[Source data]

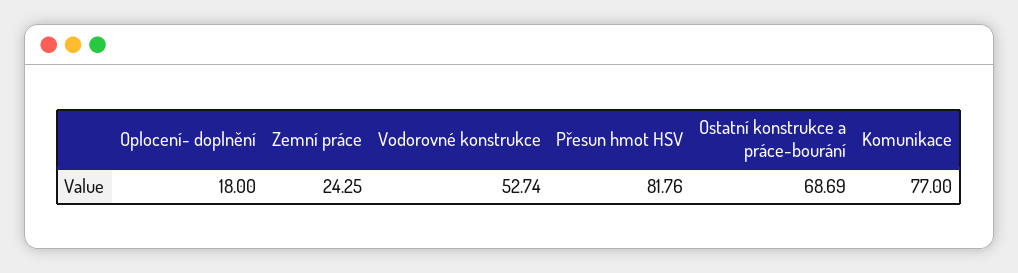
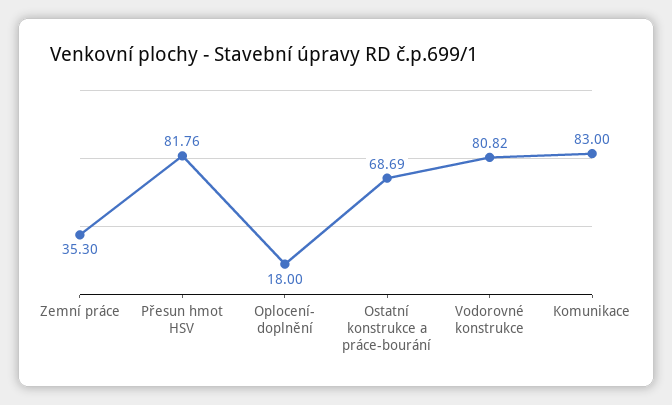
Zemní práce: 24.25 -> 35.3
Vodorovné konstrukce: 52.74 -> 80.82
Komunikace: 77 -> 83

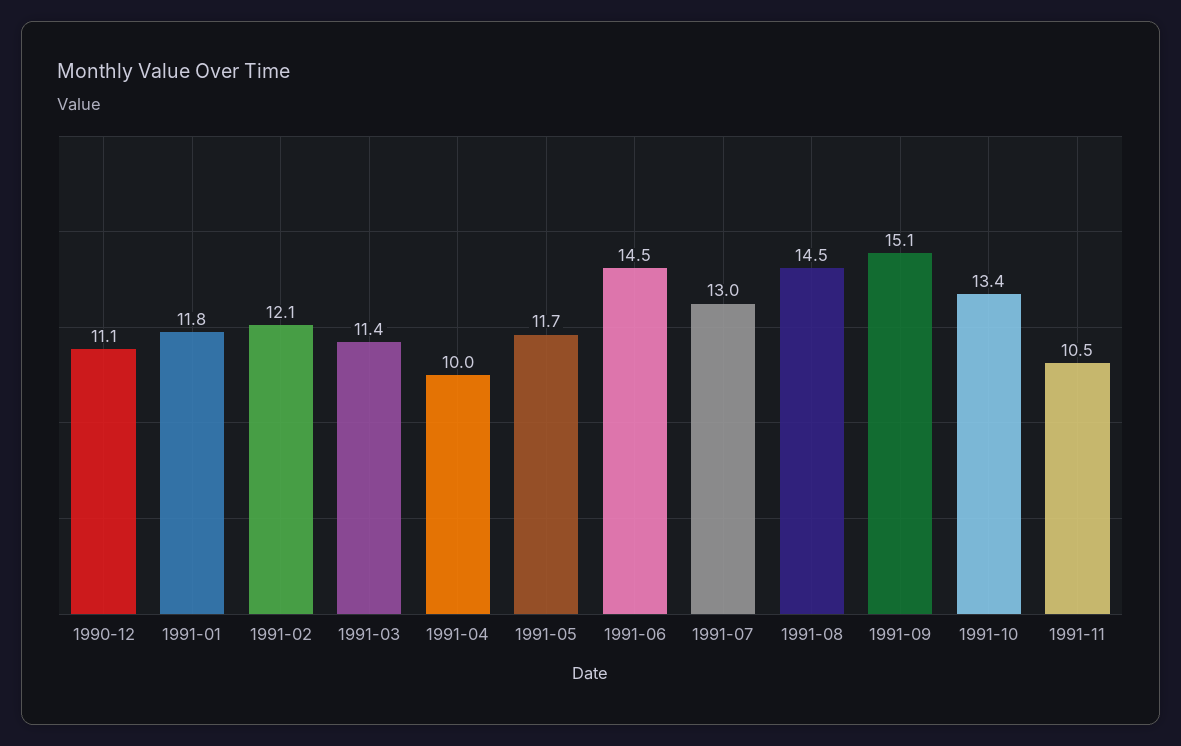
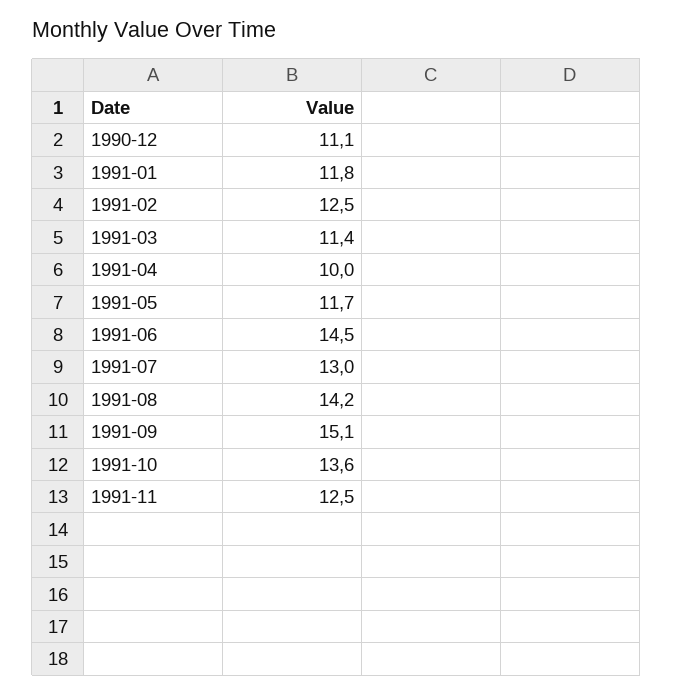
1991-02: 12.1 -> 12.5
1991-08: 14.5 -> 14.2
1991-10: 13.4 -> 13.6
1991-11: 10.5 -> 12.5

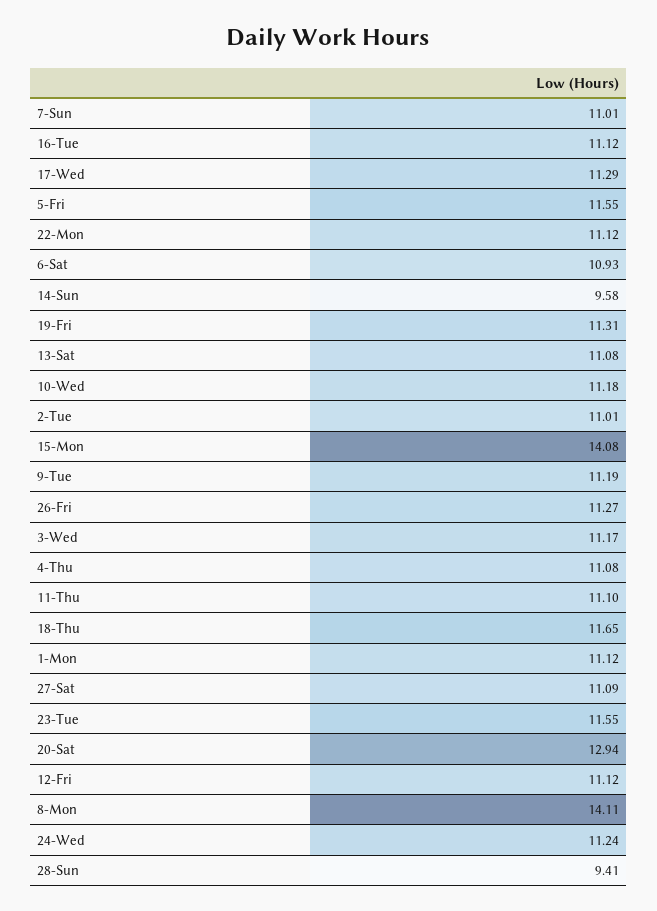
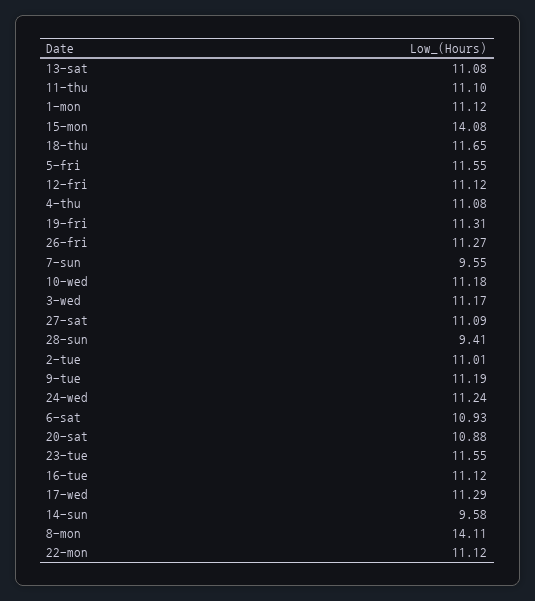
7-Sun: 11.01 -> 9.55
20-Sat: 12.94 -> 10.88

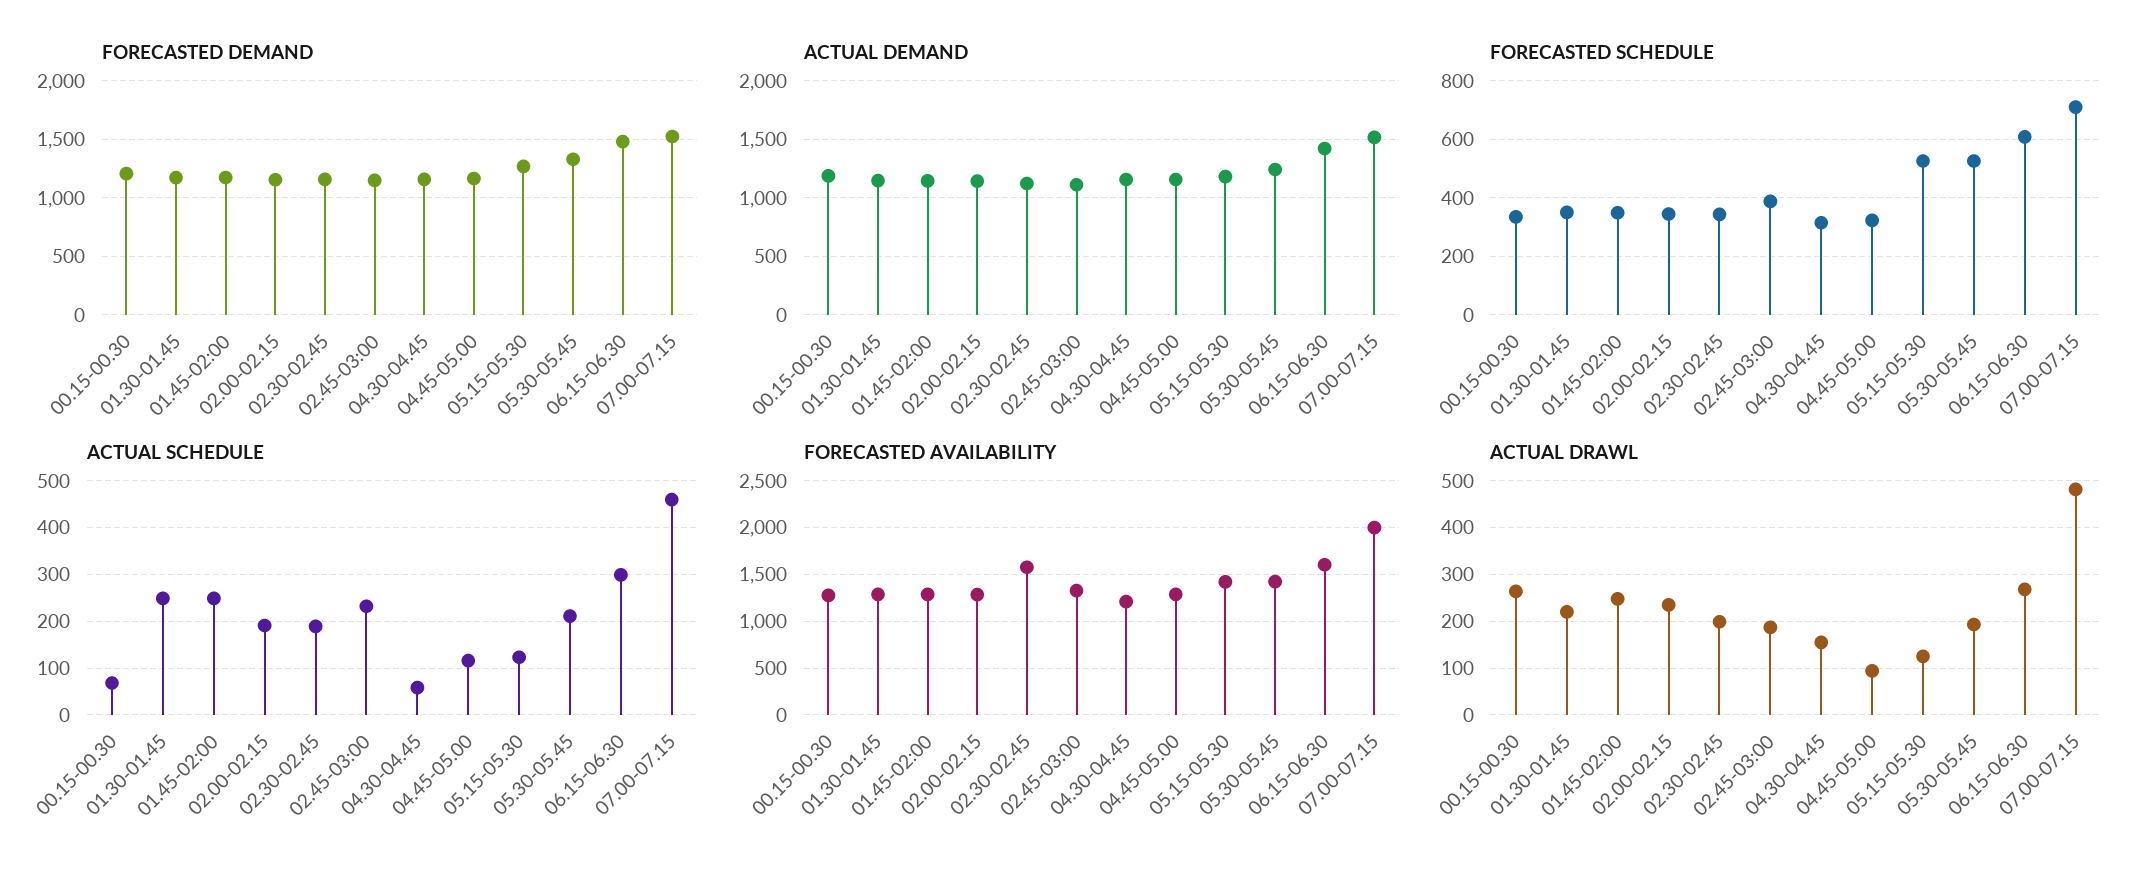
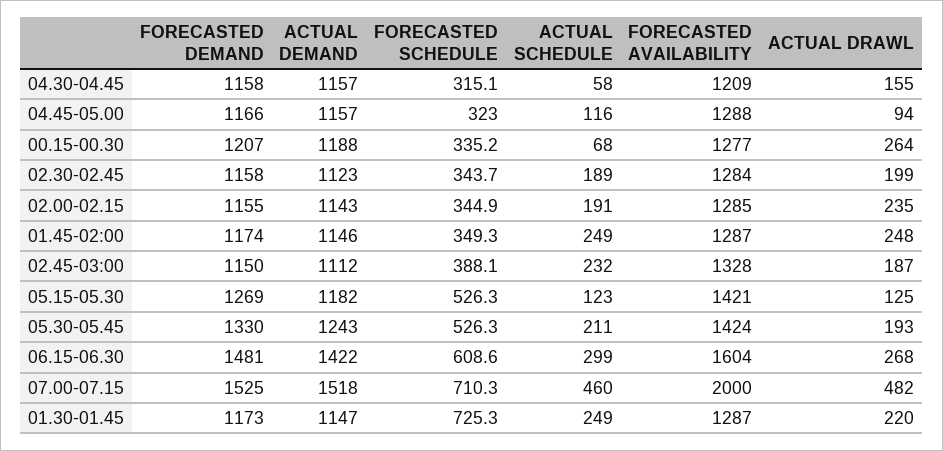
FORECASTED SCHEDULE, 01.30-01.45: 350 -> 725.3
FORECASTED AVAILABILITY, 02.30-02.45: 1600 -> 1284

TASK:
Leave the images aside and return the records above exactly as written.

EXERCISE ANSWER:
Zemní práce: 24.25 -> 35.3
Vodorovné konstrukce: 52.74 -> 80.82
Komunikace: 77 -> 83

1991-02: 12.1 -> 12.5
1991-08: 14.5 -> 14.2
1991-10: 13.4 -> 13.6
1991-11: 10.5 -> 12.5

7-Sun: 11.01 -> 9.55
20-Sat: 12.94 -> 10.88

FORECASTED SCHEDULE, 01.30-01.45: 350 -> 725.3
FORECASTED AVAILABILITY, 02.30-02.45: 1600 -> 1284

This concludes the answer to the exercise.